Двойная специальная задача исторического изучения для художника: 1) понимать связь художественной формы с житейским содержанием, в ней выражающимся; 2) чтобы выдержать эту связь в художественном исполнении, надо наблюдать художественные формы, образы, очертания или созвучия, в каких сама жизнь выражает свое духовное содержание. Жизнь – художница.

Результат, достигаемый разрешением обеих задач: сила, т. е. выразительность художественного изображения в значительной мере улавливается житейским, т. е. историческим, пониманием изображаемого. <…>

Русская Церковь для образованного общества – одна из сект русского старообрядства.

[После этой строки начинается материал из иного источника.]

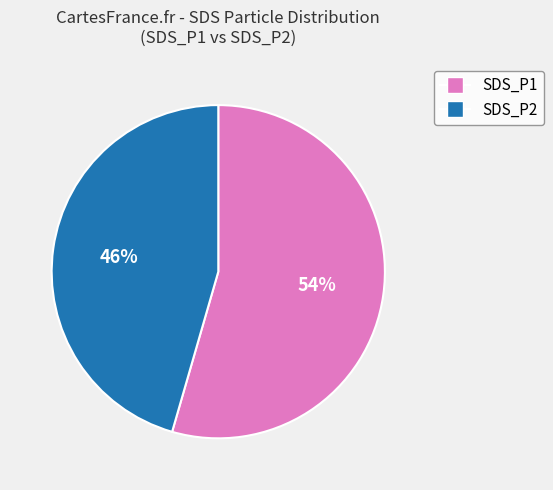

Count the number of slices in the pie.

2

Русские врут, но не лгут».

Обстановку, какой окружает себя человек дома и в какой он выходит на улицу, вид, в каком он появляется в обществе, художнику необходимо наблюдать и надобно уметь, т. е. привыкнуть, наблюдать. На это есть свои правила и приемы. Когда вы входите в кабинет к человеку со средствами, у которого все просто и опрятно, по стенам ни одной картинки, на столе ни одной фотографии, никакой блестящей безделки и даже лампа какая-то матовая, будьте уверены, что перед вами человек замкнутый, но доброжелательный, очень мало интересующийся вами при первой встрече, но человек с подвижным и сильным воображением, не нуждающимся во внешних возбуждениях, и по вашем уходе он мысленно сделает из вас что угодно, вылепит какой угодно идеал и уж непременно запомнит вас надолго, если только вы оставили в нем сколько-нибудь благоприятное впечатление. Я раз пришел к очень богатому барину. В маленьком кабинете на антресолях его собственного дома я заметил несколько худеньких стульев, кожаный сильно просиженный рваный диван, небольшой письменный стол на курьих ножках, с озеровидными пятнами на потертом зеленом сукне. Человек в опрятном фраке и безукоризненных белых перчатках на дорогом подносе поставил на стол кофе и при этом передвинул стоявшие на нем два подсвечника: тут я заметил, что это были бронзовые подсвечники старинной работы, ценное качество которой без труда почувствовал даже мой несведущий в таких вещах глаз. Мы долго и оживленно говорили о предмете, сильно его занимавшем, он с видимым любопытством меня выслушивал, при прощанье крепко жал мне руку за полученные сведения, а через неделю при встрече в гостях не узнал меня. Есть люди, которые любят щеголять нарядными драгоценными рубищами, чтобы заставить людей запомнить себя, и забывают о собеседнике тотчас, как только расстаются с ним.